How to configure KMS From AWS Portal?

The following section elaborates the process to configure KMS from AWS Portal.

1. The first step is to create a key (Customer managed key) on https://console.aws.amazon.com/kms/ under the Key Management service (KMS) service.
   

   1. Go to https://console.aws.amazon.com/and search for KMS service.
      

      

   2. Under the Key management service (KMS) create customer managed key (CMK) from top right option create key.
      

      

   3. Create Symmetric key by select symmetric key type and select KMS in advanced options as in below image.
      

      

   4. Give alias of a key which is required and rest are the optional.
      

      

   5. Select key Administrator: Choose the IAM users and roles who can administer this key through the KMS API.
      

      

   6. Select the IAM users and roles that can use the CMK in cryptographic operations.
      

      

   7. Review the key configurations and press finish button to create a key.
      

      

      
      

      

   8. Once key is successfully created, it will show in list of keys.
      

      

   9. Click on key and go to details page of key and look for key ARN. This key ARN is required for further configuration.
      
      

      

Configure AWS KMS for HDFSAgent and LocalFilesAgent

2. The second step is to Setup AWS credentials for KMS and Secret Manager. There are 3 options available to you. Choose any option from the choices below:

   1. If we have EC2 instance then we can setup the AWS CLI.

   2. If we have EC2 instance then we can assign role to EC2 instance.

   3. On the machine which has the agent, create a property file called AWS credentials.properties. Inside the file update following properties:
      aws_access_key_id = aws_secret_access_key =

3. The third step is to restart the agent using stop.sh and start.sh scripts in Agent installation dir.

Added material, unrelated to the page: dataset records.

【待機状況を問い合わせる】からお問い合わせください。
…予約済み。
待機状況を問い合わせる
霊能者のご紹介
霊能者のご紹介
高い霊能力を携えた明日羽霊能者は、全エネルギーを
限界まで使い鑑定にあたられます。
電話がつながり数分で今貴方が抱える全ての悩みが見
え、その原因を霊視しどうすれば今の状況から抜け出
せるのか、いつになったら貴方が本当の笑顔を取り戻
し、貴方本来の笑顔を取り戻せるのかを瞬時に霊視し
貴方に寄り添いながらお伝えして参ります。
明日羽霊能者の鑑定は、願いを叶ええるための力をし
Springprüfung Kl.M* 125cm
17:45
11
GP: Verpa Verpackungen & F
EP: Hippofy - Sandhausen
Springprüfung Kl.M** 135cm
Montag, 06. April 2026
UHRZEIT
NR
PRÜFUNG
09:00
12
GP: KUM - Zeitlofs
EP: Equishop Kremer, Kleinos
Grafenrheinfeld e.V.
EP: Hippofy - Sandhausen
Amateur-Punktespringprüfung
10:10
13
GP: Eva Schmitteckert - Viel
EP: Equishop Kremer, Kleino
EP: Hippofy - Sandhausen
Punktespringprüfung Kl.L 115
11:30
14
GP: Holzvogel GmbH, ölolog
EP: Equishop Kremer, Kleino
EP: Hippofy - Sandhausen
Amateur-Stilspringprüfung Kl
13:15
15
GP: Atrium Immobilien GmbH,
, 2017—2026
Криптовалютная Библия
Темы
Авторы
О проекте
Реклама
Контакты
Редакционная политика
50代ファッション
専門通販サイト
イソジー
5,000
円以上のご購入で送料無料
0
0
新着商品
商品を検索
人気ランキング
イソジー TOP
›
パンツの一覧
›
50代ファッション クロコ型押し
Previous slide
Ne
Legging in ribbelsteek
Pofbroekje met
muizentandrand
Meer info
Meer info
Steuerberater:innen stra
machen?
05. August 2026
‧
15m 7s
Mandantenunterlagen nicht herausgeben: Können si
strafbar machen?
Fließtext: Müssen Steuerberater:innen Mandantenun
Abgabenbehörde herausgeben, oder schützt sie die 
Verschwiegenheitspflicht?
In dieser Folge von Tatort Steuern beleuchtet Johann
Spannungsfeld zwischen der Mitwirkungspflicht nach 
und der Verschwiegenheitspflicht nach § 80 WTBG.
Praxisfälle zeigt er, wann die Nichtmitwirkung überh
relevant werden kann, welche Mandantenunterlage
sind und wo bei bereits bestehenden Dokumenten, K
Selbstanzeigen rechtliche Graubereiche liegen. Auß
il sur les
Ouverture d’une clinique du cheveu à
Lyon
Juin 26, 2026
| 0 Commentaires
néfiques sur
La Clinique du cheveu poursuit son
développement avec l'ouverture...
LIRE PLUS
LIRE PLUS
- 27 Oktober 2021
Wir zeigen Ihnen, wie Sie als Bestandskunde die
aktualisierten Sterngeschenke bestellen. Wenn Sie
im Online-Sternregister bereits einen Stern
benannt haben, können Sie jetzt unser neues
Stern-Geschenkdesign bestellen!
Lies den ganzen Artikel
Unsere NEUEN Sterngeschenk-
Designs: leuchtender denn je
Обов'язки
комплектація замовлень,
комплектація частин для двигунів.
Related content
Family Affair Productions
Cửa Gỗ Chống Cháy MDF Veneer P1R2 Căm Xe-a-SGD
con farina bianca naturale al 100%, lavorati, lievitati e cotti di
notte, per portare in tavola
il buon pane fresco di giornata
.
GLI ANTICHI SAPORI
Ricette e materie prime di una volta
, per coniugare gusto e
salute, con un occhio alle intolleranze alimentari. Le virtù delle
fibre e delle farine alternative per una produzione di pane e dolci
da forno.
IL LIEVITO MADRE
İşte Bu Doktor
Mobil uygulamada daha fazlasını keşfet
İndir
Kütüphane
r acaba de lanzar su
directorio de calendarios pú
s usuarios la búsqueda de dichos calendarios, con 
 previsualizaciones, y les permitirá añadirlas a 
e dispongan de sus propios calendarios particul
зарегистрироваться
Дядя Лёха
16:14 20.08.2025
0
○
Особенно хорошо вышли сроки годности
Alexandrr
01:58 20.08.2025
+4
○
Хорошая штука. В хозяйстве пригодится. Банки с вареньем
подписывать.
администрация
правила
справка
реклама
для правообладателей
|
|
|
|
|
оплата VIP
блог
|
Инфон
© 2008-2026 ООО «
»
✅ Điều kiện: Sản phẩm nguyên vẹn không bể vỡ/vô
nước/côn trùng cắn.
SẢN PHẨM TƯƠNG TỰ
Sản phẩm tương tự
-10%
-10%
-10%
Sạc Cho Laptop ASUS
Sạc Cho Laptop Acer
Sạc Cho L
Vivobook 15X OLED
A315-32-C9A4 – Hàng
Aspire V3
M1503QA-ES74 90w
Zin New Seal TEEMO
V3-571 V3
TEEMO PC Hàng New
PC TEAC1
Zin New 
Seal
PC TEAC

Configure KMS from Admin and PK Protect

4. The fourth step is to configure KMS from Admin and PK Protect portal. On Admin portal, Under the Manage Keystores option from left menu. Add new key store with required details.
   
   You will get KEY-ARN from AWS KMS console that you have created in above step 1-> i.
   

   

   
   Once keystore are successfully created, it will show in the list of key stores.
   

   

5. While adding a domain on PK Protect, will get the AWS-KMS store (which you have created in the step 2) in the list of key store option. Enter the required information and save your domain.